:: Assignment ::
Using the data below, please return every line exactly as given.

:: Record excerpts ::

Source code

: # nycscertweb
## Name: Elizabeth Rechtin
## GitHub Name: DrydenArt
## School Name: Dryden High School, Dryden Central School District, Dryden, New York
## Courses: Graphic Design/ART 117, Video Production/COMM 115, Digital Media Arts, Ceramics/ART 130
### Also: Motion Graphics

:: Written response ::
Source code

: # nycscertweb
## Name: Elizabeth Rechtin
## GitHub Name: DrydenArt
## School Name: Dryden High School, Dryden Central School District, Dryden, New York
## Courses: Graphic Design/ART 117, Video Production/COMM 115, Digital Media Arts, Ceramics/ART 130
### Also: Motion Graphics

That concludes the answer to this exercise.